◆ WORK REQUIRED ◆
In the items below, swap every "common name" for "vernacular name" and leave all other text as it is.

Items listed in a dataset
##############################
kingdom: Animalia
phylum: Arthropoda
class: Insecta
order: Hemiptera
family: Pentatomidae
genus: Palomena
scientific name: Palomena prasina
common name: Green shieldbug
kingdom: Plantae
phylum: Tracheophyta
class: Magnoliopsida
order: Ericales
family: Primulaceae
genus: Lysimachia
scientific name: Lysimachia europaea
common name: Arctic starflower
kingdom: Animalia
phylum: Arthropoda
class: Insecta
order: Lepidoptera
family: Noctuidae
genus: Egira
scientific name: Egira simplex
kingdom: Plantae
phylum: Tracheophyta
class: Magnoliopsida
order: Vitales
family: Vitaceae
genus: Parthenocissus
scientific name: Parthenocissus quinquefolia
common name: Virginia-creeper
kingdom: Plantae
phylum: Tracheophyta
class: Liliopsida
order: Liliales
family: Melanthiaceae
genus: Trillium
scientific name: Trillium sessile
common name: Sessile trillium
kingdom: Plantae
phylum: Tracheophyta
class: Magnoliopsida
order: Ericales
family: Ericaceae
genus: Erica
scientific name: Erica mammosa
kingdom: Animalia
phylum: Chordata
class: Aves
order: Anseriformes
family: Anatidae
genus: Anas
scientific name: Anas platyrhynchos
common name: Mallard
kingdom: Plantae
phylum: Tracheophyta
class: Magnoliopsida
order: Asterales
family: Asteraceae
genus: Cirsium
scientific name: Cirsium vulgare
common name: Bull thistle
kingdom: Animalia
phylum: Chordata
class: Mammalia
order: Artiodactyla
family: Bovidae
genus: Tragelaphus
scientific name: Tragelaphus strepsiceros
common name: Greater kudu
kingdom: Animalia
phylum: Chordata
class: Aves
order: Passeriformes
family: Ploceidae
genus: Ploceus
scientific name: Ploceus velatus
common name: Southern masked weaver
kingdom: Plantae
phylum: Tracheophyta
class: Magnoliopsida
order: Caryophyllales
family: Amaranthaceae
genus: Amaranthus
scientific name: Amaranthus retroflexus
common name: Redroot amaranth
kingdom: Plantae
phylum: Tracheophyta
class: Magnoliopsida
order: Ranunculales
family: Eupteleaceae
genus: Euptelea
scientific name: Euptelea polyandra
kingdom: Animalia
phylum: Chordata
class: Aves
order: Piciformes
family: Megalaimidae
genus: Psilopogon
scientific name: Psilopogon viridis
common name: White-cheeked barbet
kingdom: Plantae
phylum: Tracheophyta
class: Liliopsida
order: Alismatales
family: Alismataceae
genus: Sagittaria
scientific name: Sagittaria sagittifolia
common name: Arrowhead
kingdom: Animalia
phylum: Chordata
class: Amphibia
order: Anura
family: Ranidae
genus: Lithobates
##############################
◆ THE REPLY ◆
kingdom: Animalia
phylum: Arthropoda
class: Insecta
order: Hemiptera
family: Pentatomidae
genus: Palomena
scientific name: Palomena prasina
vernacular name: Green shieldbug
kingdom: Plantae
phylum: Tracheophyta
class: Magnoliopsida
order: Ericales
family: Primulaceae
genus: Lysimachia
scientific name: Lysimachia europaea
vernacular name: Arctic starflower
kingdom: Animalia
phylum: Arthropoda
class: Insecta
order: Lepidoptera
family: Noctuidae
genus: Egira
scientific name: Egira simplex
kingdom: Plantae
phylum: Tracheophyta
class: Magnoliopsida
order: Vitales
family: Vitaceae
genus: Parthenocissus
scientific name: Parthenocissus quinquefolia
vernacular name: Virginia-creeper
kingdom: Plantae
phylum: Tracheophyta
class: Liliopsida
order: Liliales
family: Melanthiaceae
genus: Trillium
scientific name: Trillium sessile
vernacular name: Sessile trillium
kingdom: Plantae
phylum: Tracheophyta
class: Magnoliopsida
order: Ericales
family: Ericaceae
genus: Erica
scientific name: Erica mammosa
kingdom: Animalia
phylum: Chordata
class: Aves
order: Anseriformes
family: Anatidae
genus: Anas
scientific name: Anas platyrhynchos
vernacular name: Mallard
kingdom: Plantae
phylum: Tracheophyta
class: Magnoliopsida
order: Asterales
family: Asteraceae
genus: Cirsium
scientific name: Cirsium vulgare
vernacular name: Bull thistle
kingdom: Animalia
phylum: Chordata
class: Mammalia
order: Artiodactyla
family: Bovidae
genus: Tragelaphus
scientific name: Tragelaphus strepsiceros
vernacular name: Greater kudu
kingdom: Animalia
phylum: Chordata
class: Aves
order: Passeriformes
family: Ploceidae
genus: Ploceus
scientific name: Ploceus velatus
vernacular name: Southern masked weaver
kingdom: Plantae
phylum: Tracheophyta
class: Magnoliopsida
order: Caryophyllales
family: Amaranthaceae
genus: Amaranthus
scientific name: Amaranthus retroflexus
vernacular name: Redroot amaranth
kingdom: Plantae
phylum: Tracheophyta
class: Magnoliopsida
order: Ranunculales
family: Eupteleaceae
genus: Euptelea
scientific name: Euptelea polyandra
kingdom: Animalia
phylum: Chordata
class: Aves
order: Piciformes
family: Megalaimidae
genus: Psilopogon
scientific name: Psilopogon viridis
vernacular name: White-cheeked barbet
kingdom: Plantae
phylum: Tracheophyta
class: Liliopsida
order: Alismatales
family: Alismataceae
genus: Sagittaria
scientific name: Sagittaria sagittifolia
vernacular name: Arrowhead
kingdom: Animalia
phylum: Chordata
class: Amphibia
order: Anura
family: Ranidae
genus: Lithobates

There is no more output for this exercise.